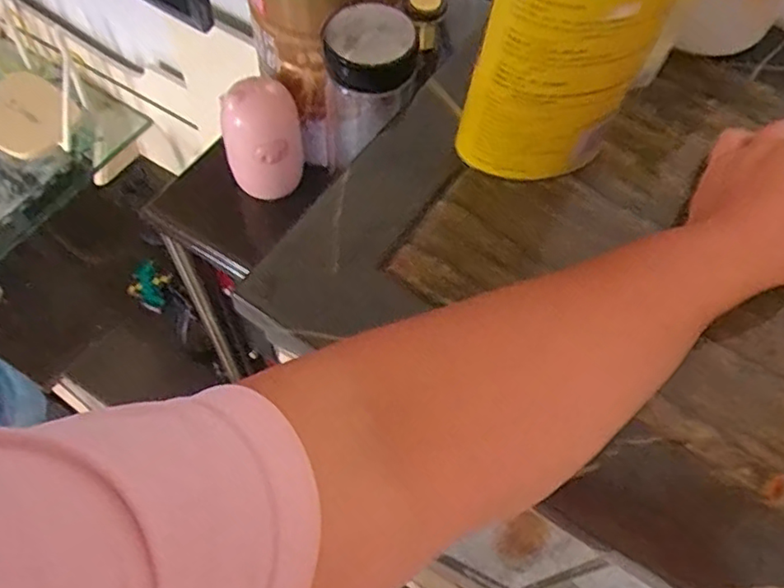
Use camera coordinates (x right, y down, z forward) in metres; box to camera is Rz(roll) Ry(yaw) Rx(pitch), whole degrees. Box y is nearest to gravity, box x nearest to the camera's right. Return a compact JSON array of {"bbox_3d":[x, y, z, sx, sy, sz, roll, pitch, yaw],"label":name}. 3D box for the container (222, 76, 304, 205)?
[{"bbox_3d":[-0.106,-0.124,0.547,0.067,0.113,0.051,-12,63,-10],"label":"container"}]

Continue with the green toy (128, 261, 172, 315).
[{"bbox_3d":[-0.458,-0.018,1.200,0.082,0.078,0.064,36,65,16],"label":"green toy"}]

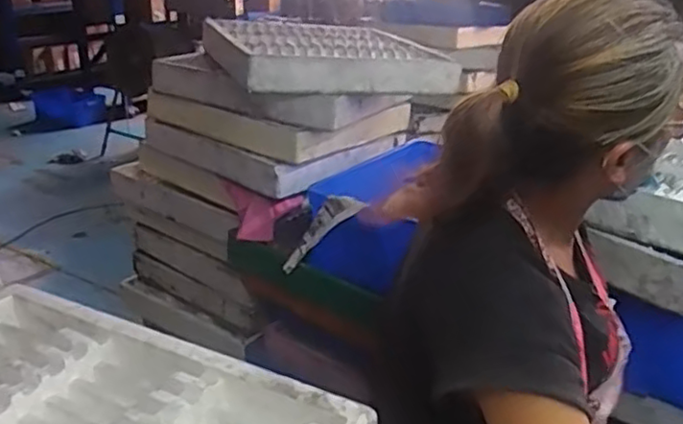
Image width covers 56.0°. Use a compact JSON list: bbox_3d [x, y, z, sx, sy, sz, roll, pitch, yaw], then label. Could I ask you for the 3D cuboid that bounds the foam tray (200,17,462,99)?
[{"bbox_3d":[-0.029,-0.416,1.716,0.592,0.122,0.581,-6,23,-17],"label":"foam tray"}]

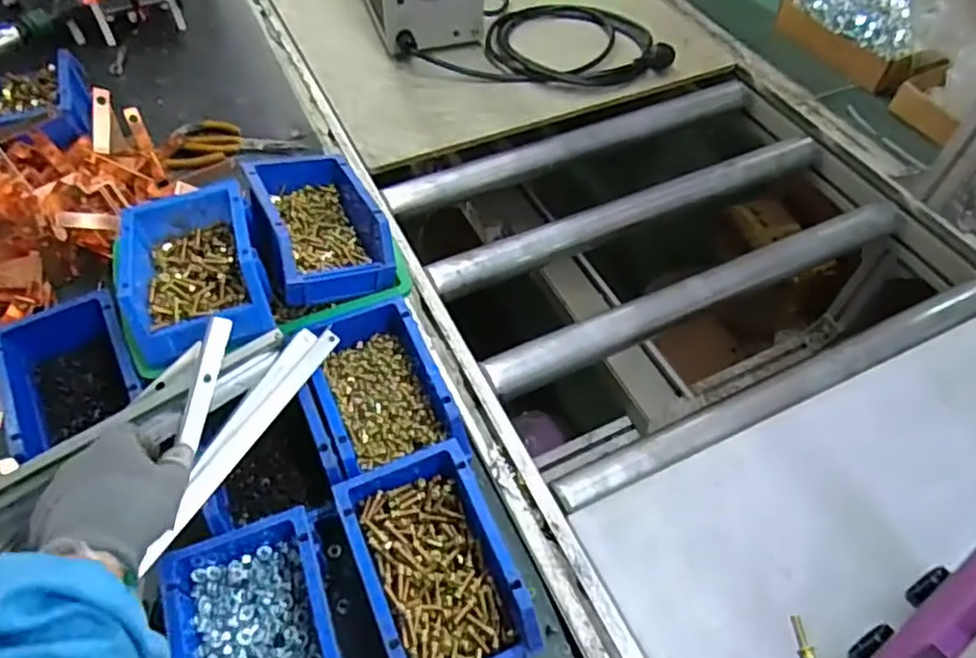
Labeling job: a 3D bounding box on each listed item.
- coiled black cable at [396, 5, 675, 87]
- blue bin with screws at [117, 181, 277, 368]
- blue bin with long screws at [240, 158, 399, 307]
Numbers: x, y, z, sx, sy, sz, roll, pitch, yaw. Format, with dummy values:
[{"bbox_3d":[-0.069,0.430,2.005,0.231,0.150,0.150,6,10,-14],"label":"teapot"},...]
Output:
[{"bbox_3d":[0.075,-0.461,0.997,0.409,0.047,0.192,0,52,-1],"label":"coiled black cable"},{"bbox_3d":[-0.256,-0.055,0.560,0.121,0.047,0.169,-17,54,-13],"label":"blue bin with screws"},{"bbox_3d":[-0.164,-0.107,0.606,0.107,0.060,0.179,-22,56,-17],"label":"blue bin with long screws"}]

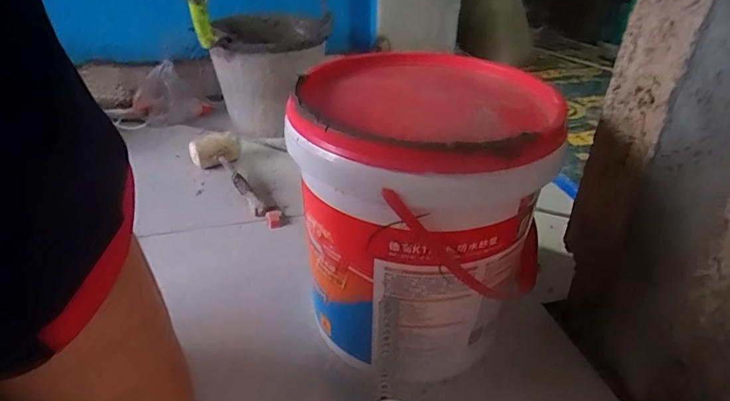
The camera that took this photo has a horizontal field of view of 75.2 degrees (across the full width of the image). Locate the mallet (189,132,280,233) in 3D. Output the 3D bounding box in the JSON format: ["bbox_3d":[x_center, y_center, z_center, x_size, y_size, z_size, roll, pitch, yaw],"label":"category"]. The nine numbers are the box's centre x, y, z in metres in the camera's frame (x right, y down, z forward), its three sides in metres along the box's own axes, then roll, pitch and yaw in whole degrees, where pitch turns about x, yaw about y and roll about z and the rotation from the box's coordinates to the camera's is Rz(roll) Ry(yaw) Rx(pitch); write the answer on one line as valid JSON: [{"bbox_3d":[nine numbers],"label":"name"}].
[{"bbox_3d":[-0.276,-0.042,0.977,0.100,0.077,0.314,-16,38,-24],"label":"mallet"}]

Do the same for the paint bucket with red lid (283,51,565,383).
[{"bbox_3d":[0.065,0.013,0.609,0.279,0.312,0.315,7,35,7],"label":"paint bucket with red lid"}]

----------

Print, without any change, the line containing "Do the same" and each line after it to the end of the material.

== ANSWER BOX ==
Do the same for the paint bucket with red lid (283,51,565,383).
[{"bbox_3d":[0.065,0.013,0.609,0.279,0.312,0.315,7,35,7],"label":"paint bucket with red lid"}]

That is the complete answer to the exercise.